There is a serious and shocking racism in this thread.
Not so shocking if you've read any BWW thread concerning people of any other race/ethnicity that's not 100% white. Hell, even the most unexpected threads that have nothing to do with race turn into an opportunity for some people on here to display their incredibly racist attitude.
"Some people can thrive and bloom living life in a living room, that's perfect for some people of one hundred and five. But I at least gotta try, when I think of all the sights that I gotta see, all the places I gotta play, all the things that I gotta be at"
"If Pearl were to do this with an all caucasian cast, would it not look funny?"
No, it would not look funny. There is nothing wrong with colorblind casting in a stage production that does not feature racial issues in its plot. No one had a problem with Audra in the revival of 110 in the Shade. If it were on screen it may be a different case, but that is because the suspension of disbelief works differently on screen than it does on stage.

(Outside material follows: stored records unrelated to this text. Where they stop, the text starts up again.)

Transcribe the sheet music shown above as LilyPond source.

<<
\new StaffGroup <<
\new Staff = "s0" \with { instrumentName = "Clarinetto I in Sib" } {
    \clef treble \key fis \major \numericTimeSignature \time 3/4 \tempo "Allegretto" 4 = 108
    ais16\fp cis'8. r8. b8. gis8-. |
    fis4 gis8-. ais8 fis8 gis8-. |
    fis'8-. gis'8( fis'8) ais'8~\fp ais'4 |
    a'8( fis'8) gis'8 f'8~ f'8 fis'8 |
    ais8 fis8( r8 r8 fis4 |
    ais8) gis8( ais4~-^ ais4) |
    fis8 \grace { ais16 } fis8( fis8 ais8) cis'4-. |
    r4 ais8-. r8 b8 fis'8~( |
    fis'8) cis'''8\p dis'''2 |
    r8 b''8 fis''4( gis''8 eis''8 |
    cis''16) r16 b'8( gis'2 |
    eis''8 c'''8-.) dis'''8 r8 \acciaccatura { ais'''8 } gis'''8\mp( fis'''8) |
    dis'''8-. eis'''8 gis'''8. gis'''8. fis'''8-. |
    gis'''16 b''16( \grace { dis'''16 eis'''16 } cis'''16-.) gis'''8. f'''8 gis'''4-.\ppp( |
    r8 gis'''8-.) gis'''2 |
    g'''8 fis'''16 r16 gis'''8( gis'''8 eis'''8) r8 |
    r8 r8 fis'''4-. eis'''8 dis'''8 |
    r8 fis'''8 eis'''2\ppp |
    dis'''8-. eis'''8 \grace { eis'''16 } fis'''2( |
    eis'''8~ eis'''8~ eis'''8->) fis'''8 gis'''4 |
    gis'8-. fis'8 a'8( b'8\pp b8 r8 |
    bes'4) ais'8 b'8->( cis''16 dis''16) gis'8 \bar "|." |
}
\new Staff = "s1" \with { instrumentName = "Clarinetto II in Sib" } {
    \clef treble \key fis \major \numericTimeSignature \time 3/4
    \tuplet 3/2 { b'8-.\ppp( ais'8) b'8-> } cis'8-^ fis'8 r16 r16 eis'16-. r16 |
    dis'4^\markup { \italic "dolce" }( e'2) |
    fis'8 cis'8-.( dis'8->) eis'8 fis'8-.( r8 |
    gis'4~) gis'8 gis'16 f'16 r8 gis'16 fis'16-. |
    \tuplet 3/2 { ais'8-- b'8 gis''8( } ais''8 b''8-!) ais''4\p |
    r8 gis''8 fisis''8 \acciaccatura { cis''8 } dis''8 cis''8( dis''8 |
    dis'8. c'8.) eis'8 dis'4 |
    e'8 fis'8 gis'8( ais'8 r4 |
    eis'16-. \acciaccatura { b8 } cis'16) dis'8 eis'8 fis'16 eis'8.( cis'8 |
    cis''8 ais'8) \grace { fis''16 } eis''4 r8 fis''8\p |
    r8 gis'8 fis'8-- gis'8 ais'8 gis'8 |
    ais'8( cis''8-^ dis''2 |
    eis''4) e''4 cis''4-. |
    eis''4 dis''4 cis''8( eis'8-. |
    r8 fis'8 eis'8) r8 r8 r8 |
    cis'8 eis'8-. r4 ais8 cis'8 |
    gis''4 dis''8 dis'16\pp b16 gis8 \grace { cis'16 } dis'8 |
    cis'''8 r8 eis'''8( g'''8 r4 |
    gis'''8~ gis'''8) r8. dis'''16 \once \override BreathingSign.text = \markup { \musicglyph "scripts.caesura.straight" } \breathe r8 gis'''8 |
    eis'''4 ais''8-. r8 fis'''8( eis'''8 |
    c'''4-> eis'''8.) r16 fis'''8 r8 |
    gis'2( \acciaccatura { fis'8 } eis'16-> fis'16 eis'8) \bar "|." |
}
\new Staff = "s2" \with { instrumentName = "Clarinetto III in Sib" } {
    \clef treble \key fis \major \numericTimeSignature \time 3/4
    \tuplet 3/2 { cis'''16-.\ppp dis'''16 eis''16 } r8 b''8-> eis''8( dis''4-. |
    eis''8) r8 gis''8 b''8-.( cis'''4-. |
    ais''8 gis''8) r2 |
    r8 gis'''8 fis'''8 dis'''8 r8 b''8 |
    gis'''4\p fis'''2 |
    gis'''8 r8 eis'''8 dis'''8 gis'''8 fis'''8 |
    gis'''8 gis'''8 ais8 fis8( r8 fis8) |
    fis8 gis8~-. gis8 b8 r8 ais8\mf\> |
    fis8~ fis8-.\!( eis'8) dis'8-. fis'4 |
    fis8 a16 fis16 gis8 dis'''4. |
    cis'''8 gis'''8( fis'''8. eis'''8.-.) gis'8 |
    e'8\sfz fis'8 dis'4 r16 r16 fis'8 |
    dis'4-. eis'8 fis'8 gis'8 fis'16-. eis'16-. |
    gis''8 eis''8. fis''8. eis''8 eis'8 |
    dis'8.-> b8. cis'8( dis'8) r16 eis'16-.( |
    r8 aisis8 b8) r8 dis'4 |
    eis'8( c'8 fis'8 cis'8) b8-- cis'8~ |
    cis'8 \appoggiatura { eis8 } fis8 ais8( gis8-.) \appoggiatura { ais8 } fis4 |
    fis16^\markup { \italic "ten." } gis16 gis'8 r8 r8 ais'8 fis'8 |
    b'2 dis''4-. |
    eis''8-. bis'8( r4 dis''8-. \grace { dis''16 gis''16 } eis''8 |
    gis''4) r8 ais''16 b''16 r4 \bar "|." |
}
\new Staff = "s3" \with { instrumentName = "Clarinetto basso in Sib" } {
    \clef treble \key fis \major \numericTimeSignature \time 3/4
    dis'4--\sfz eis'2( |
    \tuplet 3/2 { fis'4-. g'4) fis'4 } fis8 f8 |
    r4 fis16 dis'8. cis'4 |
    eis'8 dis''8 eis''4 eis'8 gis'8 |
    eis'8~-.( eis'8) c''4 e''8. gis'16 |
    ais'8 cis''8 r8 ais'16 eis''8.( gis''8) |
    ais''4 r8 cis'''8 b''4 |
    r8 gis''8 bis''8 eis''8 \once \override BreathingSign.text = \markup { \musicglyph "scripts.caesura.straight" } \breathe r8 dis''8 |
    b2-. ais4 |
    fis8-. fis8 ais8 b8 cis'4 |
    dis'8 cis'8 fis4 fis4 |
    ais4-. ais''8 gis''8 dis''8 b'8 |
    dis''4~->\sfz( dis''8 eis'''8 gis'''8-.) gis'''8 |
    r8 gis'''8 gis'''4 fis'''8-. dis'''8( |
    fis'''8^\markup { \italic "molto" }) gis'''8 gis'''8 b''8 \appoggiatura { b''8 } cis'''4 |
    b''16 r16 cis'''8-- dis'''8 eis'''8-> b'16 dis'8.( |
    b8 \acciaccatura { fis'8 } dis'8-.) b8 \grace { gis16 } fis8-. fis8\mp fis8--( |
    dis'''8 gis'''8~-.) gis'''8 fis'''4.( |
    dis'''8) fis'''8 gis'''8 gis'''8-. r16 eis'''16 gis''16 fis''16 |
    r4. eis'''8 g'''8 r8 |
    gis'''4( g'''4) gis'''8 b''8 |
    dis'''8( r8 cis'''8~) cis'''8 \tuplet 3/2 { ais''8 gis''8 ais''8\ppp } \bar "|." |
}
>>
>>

"Would Lea Michelle look odd doing Porgy and Bess?"
She sure would, but that show features plot points involving racial issues.
No I don't believe Pearl Bailey ever played Dolly with Caucasian production: that would have been rather shocking for the time. Thankfully times have changed.
Playbilly, I don't think it's most of us on the board who have voiced those kinds of objections (and btw, I hope it's clear, my long post above was meant to be heavy-handedly ironic). Still, it often surprises me that among those who are so enthusiastic about the American popular theater, which since the days of Kern and Rodgers and Hammerstein has stood, however imperfectly, against narrow-mindedness and for the humanities and an embracing sense of inclusion (not in the name of a facile appearance of political correctness/progressiveness but in the name of what's right in life and in the art), and against narrow-minded bigotry, can be so surprisingly bigoted when it comes to casting.
Because people can accept the convention of people suddenly bursting into song and dance but if there's a black person in Hello, Dolly! then all they can do is think of how it's not period appropriate.
"...everyone finally shut up, and the audience could enjoy the beginning of the Anatevka Pogram in peace."
Yup! Also, I have often wondered why the opera world seems to have gotten over all of this so long ago, and seems to have little problem distinguishing the implications of a black Lady Macbeth from those of a black Desdemona.